Meramalkan nasib Libya dan masa depannya setelah keruntuhan Saddam Hussein di Irak

Muammar Gaddafi saat berpidato di depan mimbar Perserikatan Bangsa-bangsa (PBB) [sumber gambar]
Gaddafi sempat mengkritik orang-orang Arab yang dirasa kurang memiliki tindakan saat mantan pemimpin Irak, Saddam Hussain, dihukum gantung.
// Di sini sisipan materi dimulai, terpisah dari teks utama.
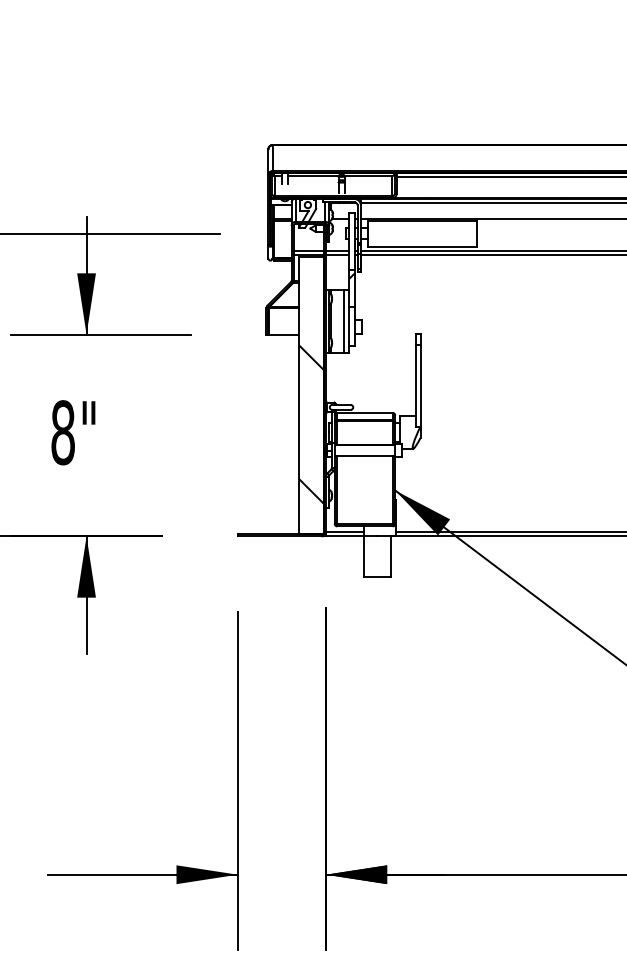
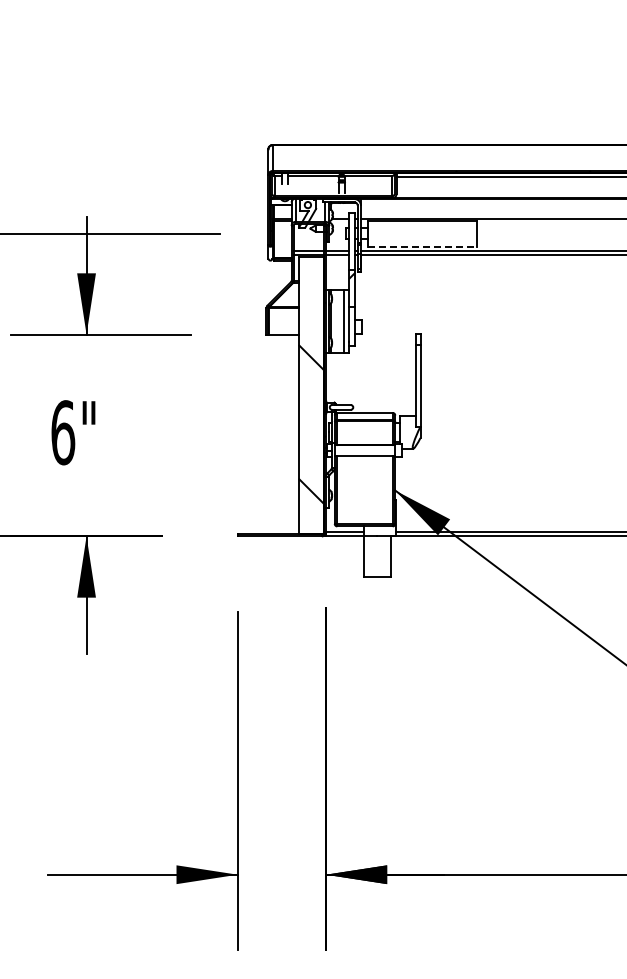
line at (491, 202): present -> none
line at (422, 246): solid -> dashed
text at (63, 432): 8" -> 6"
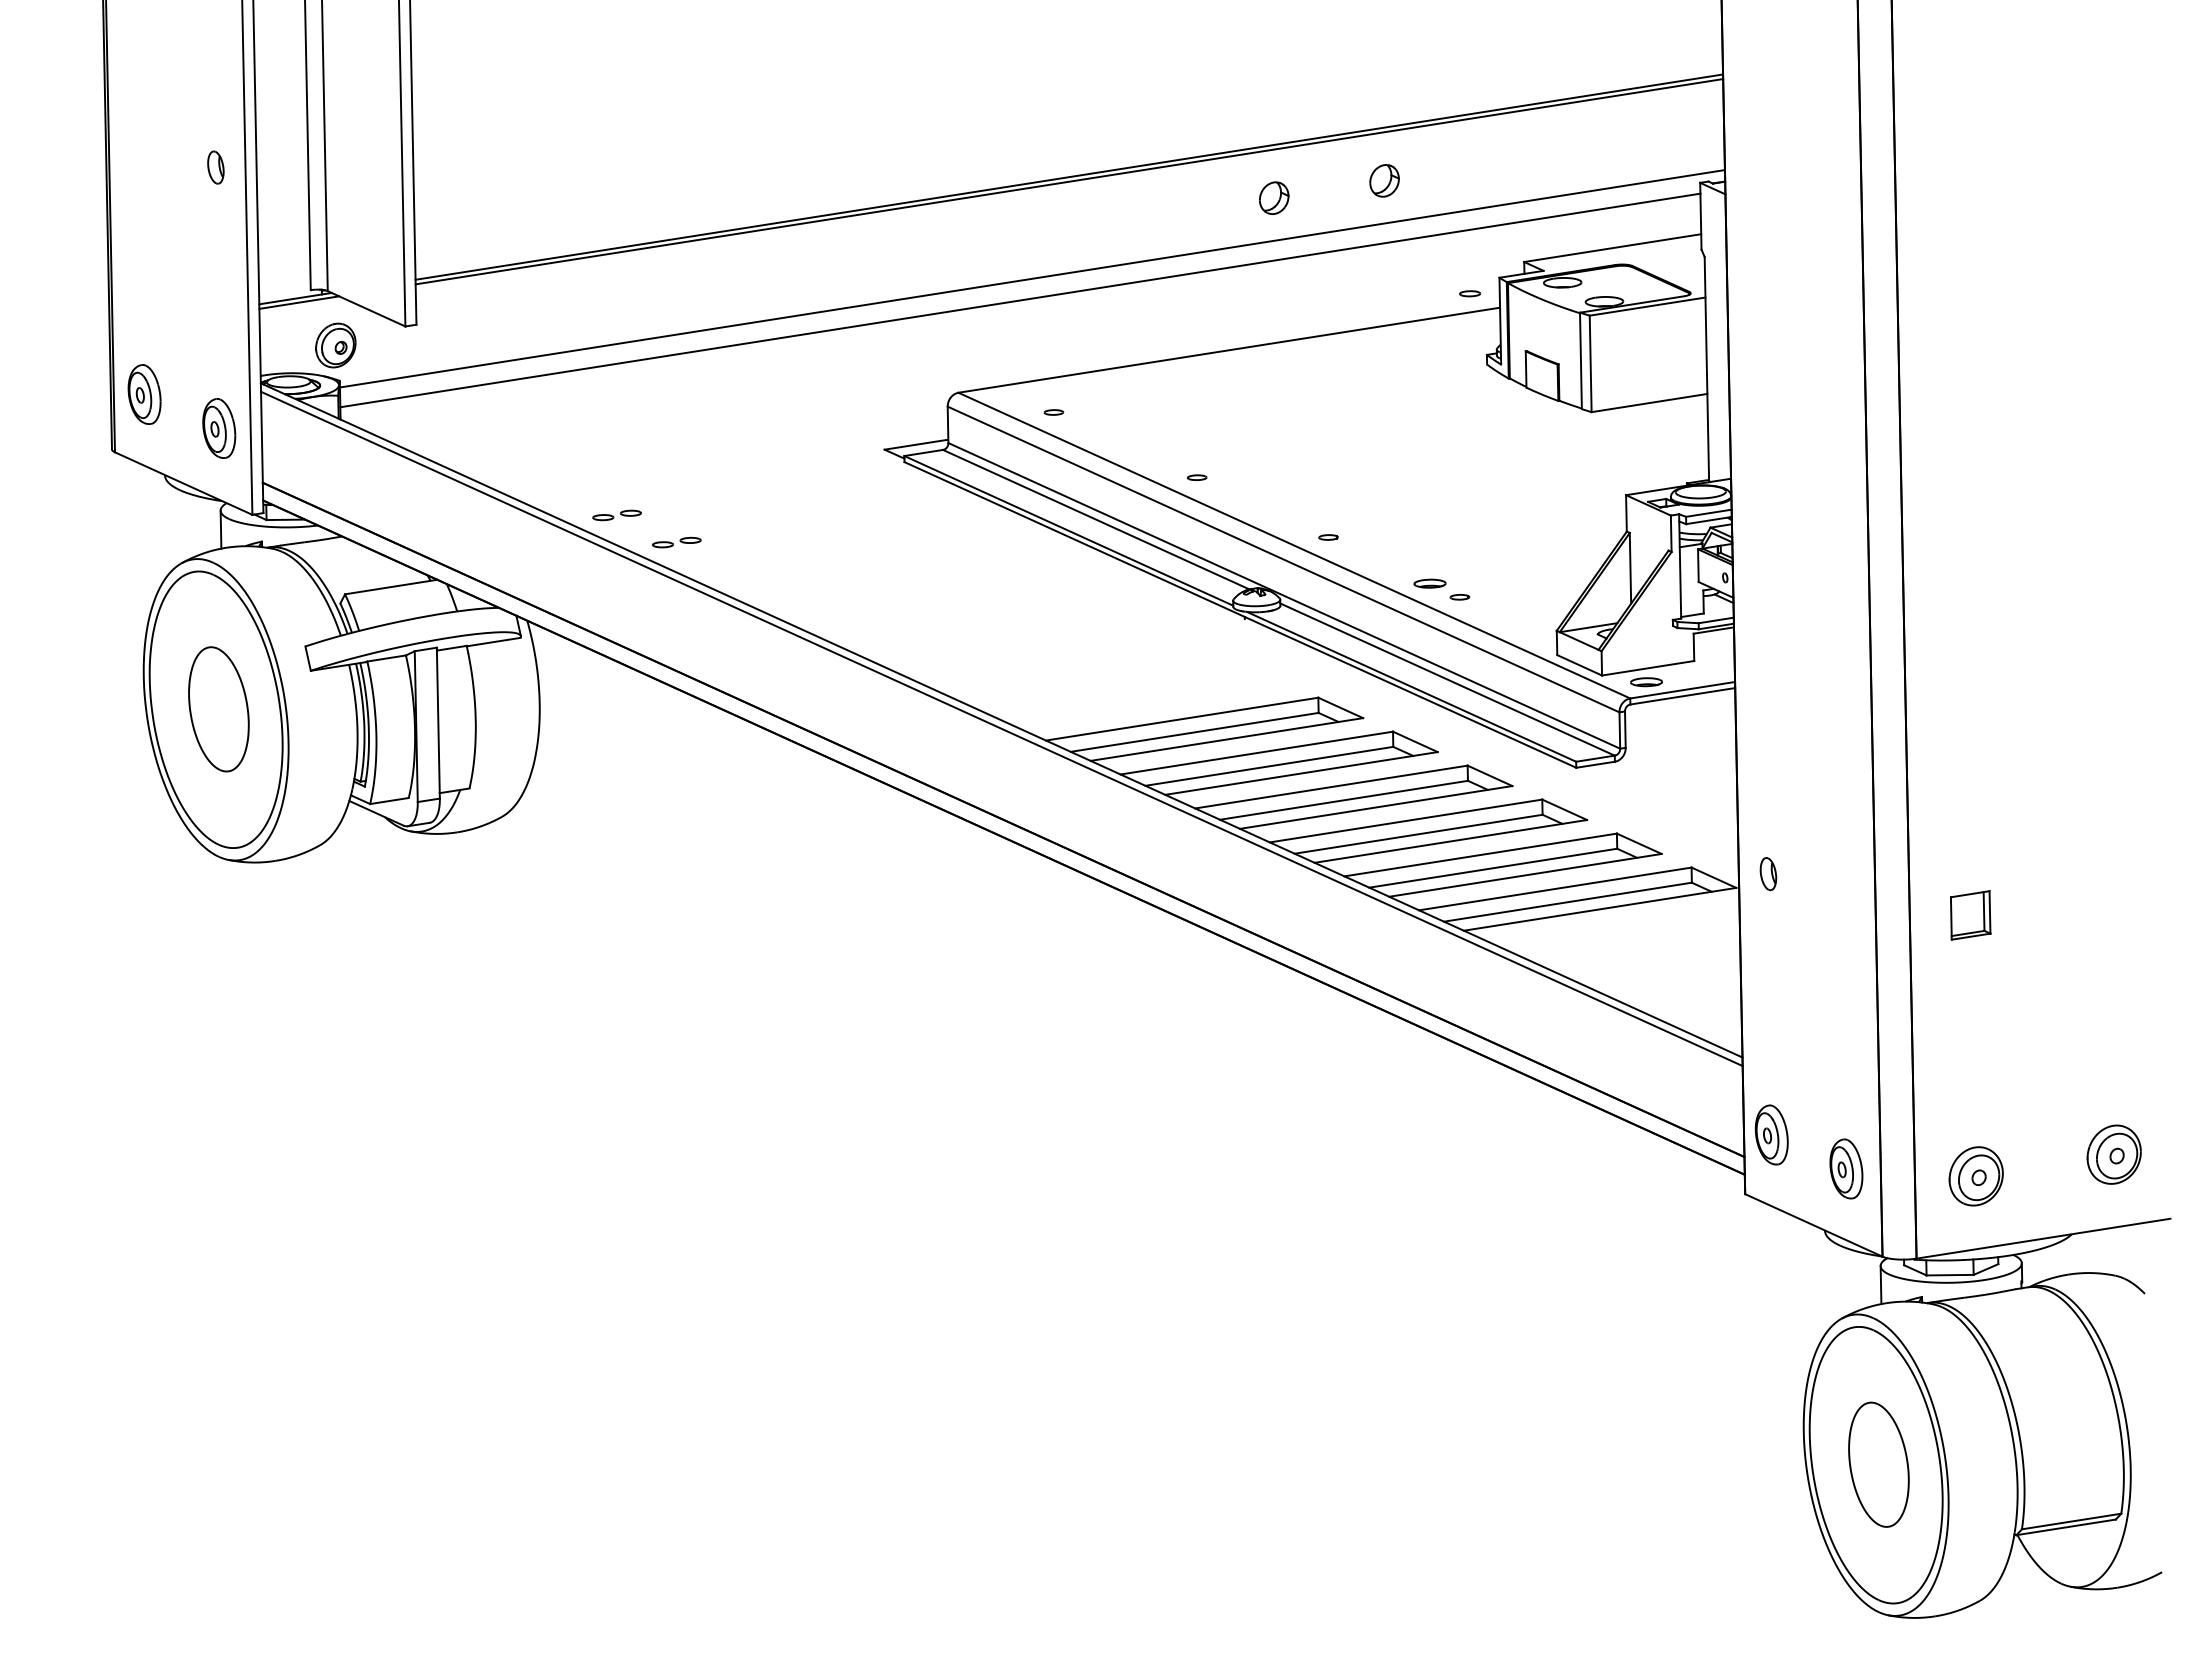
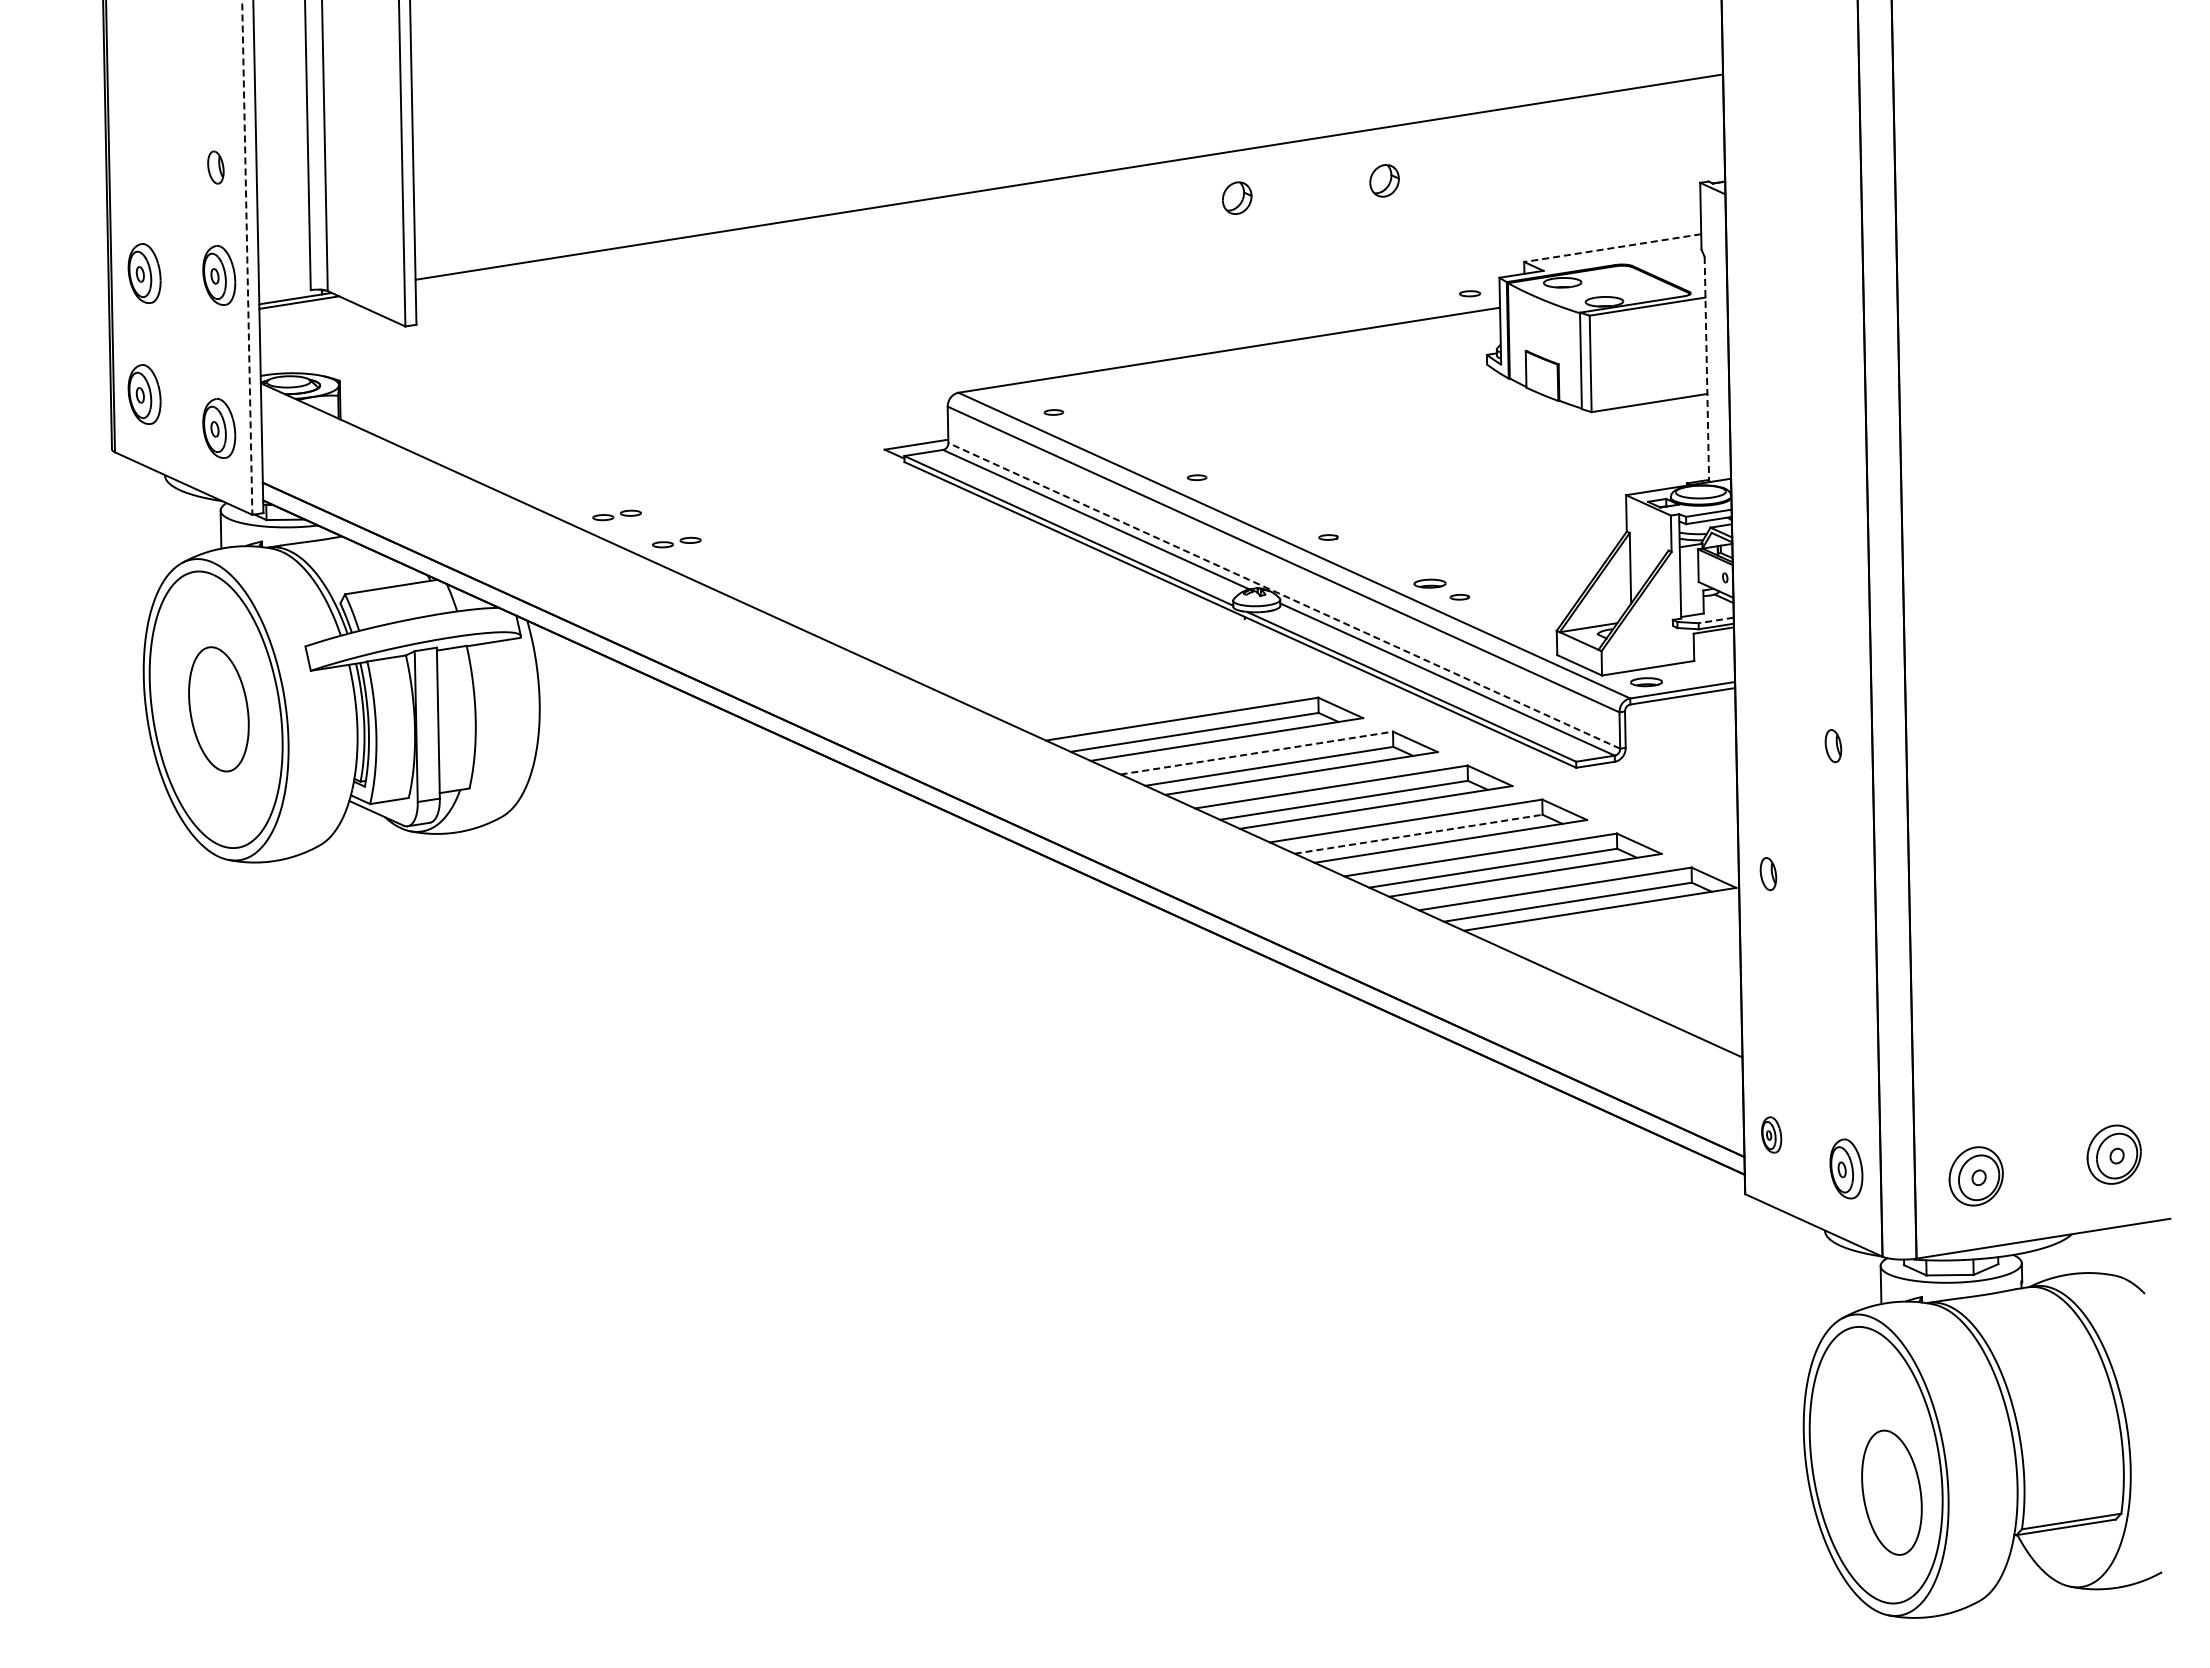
line at (1069, 181): present -> none
part at (1274, 197) position: (1274, 197) -> (1237, 197)
line at (1612, 248): solid -> dashed
line at (247, 257): solid -> dashed
part at (144, 273): none -> present
part at (219, 275): none -> present
line at (1031, 278): present -> none
line at (1020, 300): present -> none
part at (335, 345): present -> none
line at (1706, 369): solid -> dashed
line at (1283, 595): solid -> dashed
line at (1716, 620): solid -> dashed
line at (1001, 728): present -> none
part at (1833, 746): none -> present
line at (1256, 753): solid -> dashed
line at (1419, 834): solid -> dashed
part at (1970, 915): present -> none
part at (1771, 1134) size: 35x62 px -> 22x38 px
part at (1878, 1464) position: (1878, 1464) -> (1891, 1492)
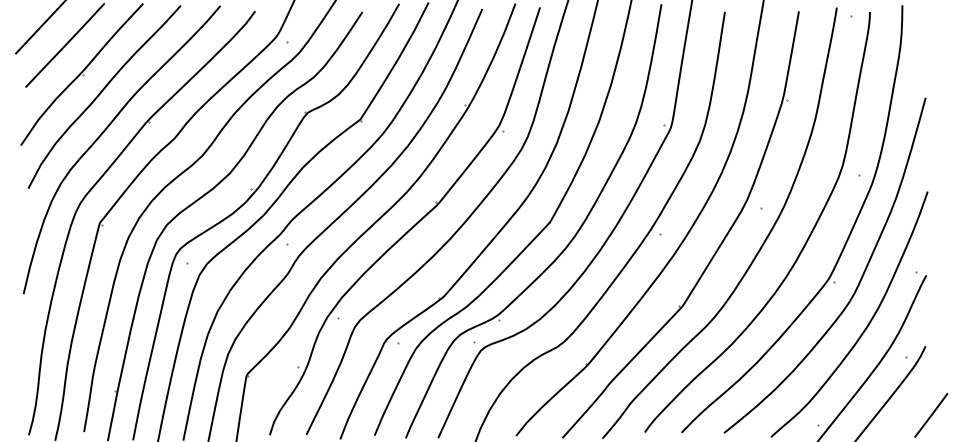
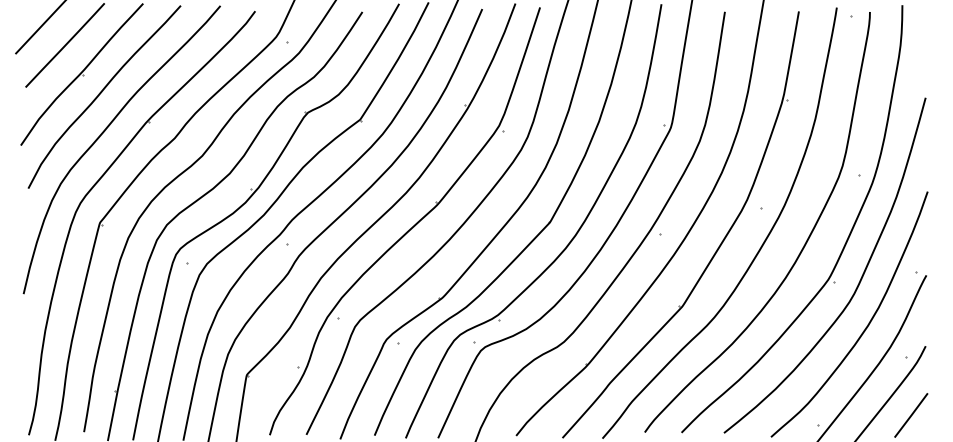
line at (931, 415) position: (931, 415) -> (911, 415)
Hal tersebut dipandang oleh banyak pengamat sebagai sebuah tanda-tanda, Gaddafi merasa tak lama lagi hal serupa bisa saja menghampiri dirinya – atau mungkin negaranya (Libya). Sebuah prediksi yang akhirnya benar-benar menjadi kenyataan.

‘Kutukan tenda’ yang dirasakan oleh masyarakat Libya telah menimpa mereka

Tenda ikonik Gaddafi yang menjadi saksi bisu kepemimpinannya [sumber gambar]
Banyak dari masyarakat Libya akhirnya sadar, bahwa upaya menggulingkan pemerintahan Gaddafi ternyata tak malah membuat kondisi negaranya bertambah baik. Mereka justru merasa tengah ‘dikutuk’ oleh tenda ikonik milik Gaddafi yang selalu digunakannya untuk urusan penting secara pribadi maupun kenegaraan. Tenda tersebut dihancurkan oleh rakyat yang marah terhadap dirinya.

Libya jadi ajang konflik negara-negara lain

Ilustrasi Libya jadi tempat konflik yang mematikan [sumber gambar]
Kekacauan dalam negeri yang terjadi membuat Libya seolah tak memiliki kedaulatan dan masa depan untuk negaranya. Terlebih untuk melindungi kekayaan minyaknya yang mulai digerogoti pihak asing. Mirisnya lagi, rekening Bank Sentral negara tersebut juga dikendalikan oleh pihak asing. Terbaru, negara seperti Turki dan Mesir juga terlibat dalam konflik bersenjata di Libya.

Konflik bersenjata dari pasukan ‘haus darah’ membuat kondisi Libya semakin suram

Tentara bayaran dari perusahaan Rusia, Wagner Group yang diterjunkan untuk bertempur di Libya [sumber gambar]
‘Kutukan tenda’ tersebut merefleksikan prediksi Gaddafi soal kondisi Libya saat ini. Di mana seolah-olah dirinya tengah menonton kekacauan di tengah-tengah masyarakat setelah penggulingan dirinya. Salah satu prediksi lainnya yang terbukti adalah, adanya ‘pasukan haus darah’ yang didalangi oleh sekelompok tentara bayaran dari Rusia. Pasukan inilah yang mendukung pemimpin Tentara Nasional Libya (LNA), Jenderal Khalifa Haftar.

BACA JUGA: Khalifa Haftar, Jenderal Pemberontak Muammar Gaddafi yang Bisa Bikin Libya Banjir Darah

Sejak Gaddafi lengser pada 20 Oktober 2011 silam, Libya terus dilanda konflik bersenjata antara pasukan pemberontak dengan pemerintah yang berkepanjangan. Belum usai masalah internal di dalam negeri, persoalan semakin bertambah rumit dengan keterlibatan negara lain yang punya tujuan masing-masing. Ucapan Gaddafi semasa hidupnya pun menjadi kenyataan.